Hay varias opciones: que Pepe aguanté estoicamente las tonterías. Que el peluquero reconozca su inferioridad y calle. Para ello, debe ser humilde y Pepe no debe aprovecharse y dejarle en ridículo. En definitiva, como vemos, dialogar nunca es fácil, no es arroz blanco. Hay condimentos, guiso de psicología, cebolla de vanidad, pimiento de autoestima, zanahoria de ceguera, ajo picado de inefables sensaciones difíciles de reconocer y todo es cuestión de mano en los fogones.

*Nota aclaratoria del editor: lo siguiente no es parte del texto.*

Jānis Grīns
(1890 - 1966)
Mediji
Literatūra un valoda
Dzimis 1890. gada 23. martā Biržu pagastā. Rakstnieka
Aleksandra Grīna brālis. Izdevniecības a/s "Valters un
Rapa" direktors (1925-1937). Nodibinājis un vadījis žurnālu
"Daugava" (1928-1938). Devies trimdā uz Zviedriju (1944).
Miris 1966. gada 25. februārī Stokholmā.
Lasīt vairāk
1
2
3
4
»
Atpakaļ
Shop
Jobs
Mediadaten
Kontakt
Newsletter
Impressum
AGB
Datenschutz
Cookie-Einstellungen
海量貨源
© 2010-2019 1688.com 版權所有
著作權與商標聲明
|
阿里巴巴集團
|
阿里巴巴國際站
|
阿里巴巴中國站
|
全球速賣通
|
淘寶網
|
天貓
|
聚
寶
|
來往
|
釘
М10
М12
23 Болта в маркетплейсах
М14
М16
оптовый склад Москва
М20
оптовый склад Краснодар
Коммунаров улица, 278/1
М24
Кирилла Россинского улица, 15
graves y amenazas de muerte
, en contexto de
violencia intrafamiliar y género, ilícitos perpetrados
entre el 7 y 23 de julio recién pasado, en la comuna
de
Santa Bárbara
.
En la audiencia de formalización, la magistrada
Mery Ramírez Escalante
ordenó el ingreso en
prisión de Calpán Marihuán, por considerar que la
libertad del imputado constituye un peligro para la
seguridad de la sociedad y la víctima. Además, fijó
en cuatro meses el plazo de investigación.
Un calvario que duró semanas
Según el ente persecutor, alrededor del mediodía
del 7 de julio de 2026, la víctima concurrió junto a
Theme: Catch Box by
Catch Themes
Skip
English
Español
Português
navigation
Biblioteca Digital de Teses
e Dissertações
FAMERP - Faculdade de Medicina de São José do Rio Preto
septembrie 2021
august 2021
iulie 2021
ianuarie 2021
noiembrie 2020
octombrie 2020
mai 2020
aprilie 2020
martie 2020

Parece una tontería, pero usted ha vivido algo parecido. Que a Pepe le interese el problema del peluquero o que el peluquero no entienda un carajo son los ingredientes mayores. El emplatado final es sutil.
Ya nos sintamos peluqueros o economistas en la vida, depende de la conversación, pero siempre nuestra vanidad querrá hacerse un hueco. O nos aburrimos y nos vemos como tontos y forzamos una victoria, o somos paternales con el inferior y nos dejamos vencer, o nos indigna dejarnos vencer, o nos da rabia nuestra incapacidad y defendemos cualquier despropósito para que no sé noten los descosidos de nuestros argumentos. E interrumpir es el arma. Es sólo un arma para quien busca vencer, no la verdad, que procuramos poner en duda para que nuestras impericias tengan una opción, sobre todo en una sociedad que pondera el éxito sobre la razón, considerando otra opción un fracaso.